## [PROMPT]
Wherever a line of the records contains "ВЫЕЗДОМ", copy that line.

______

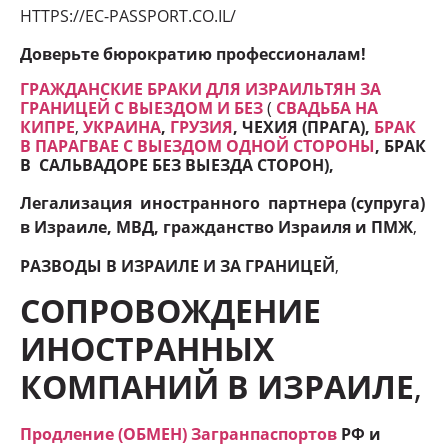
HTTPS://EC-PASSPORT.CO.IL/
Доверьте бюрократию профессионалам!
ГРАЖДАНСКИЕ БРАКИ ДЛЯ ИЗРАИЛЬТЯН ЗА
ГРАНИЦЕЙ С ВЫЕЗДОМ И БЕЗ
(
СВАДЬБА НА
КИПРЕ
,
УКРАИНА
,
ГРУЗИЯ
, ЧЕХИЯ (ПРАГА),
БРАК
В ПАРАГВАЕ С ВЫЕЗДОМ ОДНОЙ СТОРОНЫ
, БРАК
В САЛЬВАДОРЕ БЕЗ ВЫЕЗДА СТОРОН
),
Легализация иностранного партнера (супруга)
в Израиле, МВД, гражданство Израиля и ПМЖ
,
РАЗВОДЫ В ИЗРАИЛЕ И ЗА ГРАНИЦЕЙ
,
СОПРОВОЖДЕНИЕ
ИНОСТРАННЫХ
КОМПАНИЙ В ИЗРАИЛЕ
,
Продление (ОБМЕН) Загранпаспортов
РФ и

______

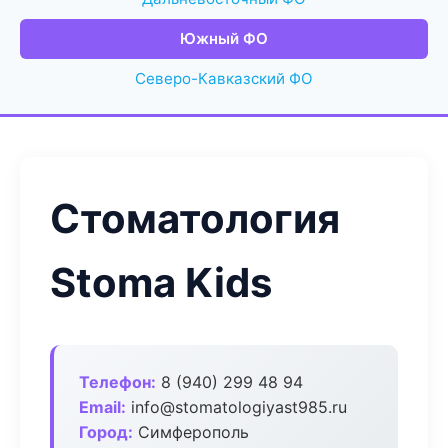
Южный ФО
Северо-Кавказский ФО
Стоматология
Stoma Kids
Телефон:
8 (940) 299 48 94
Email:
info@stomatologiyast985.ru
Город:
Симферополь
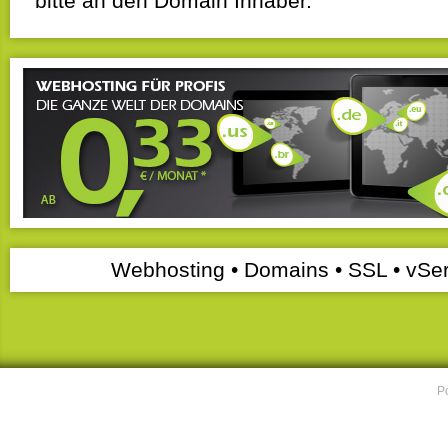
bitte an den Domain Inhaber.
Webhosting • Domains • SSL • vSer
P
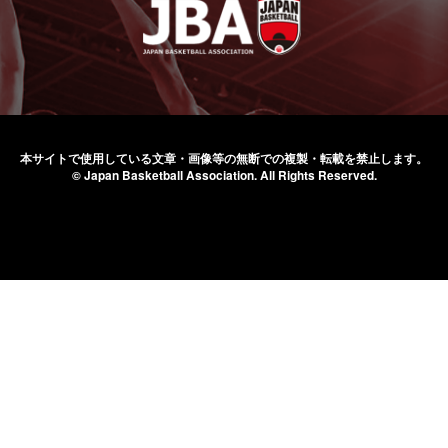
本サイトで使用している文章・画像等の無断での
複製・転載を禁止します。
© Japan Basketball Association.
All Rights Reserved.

______

## [ANSWER FOR THIS EXERCISE]
ГРАНИЦЕЙ С ВЫЕЗДОМ И БЕЗ
В ПАРАГВАЕ С ВЫЕЗДОМ ОДНОЙ СТОРОНЫ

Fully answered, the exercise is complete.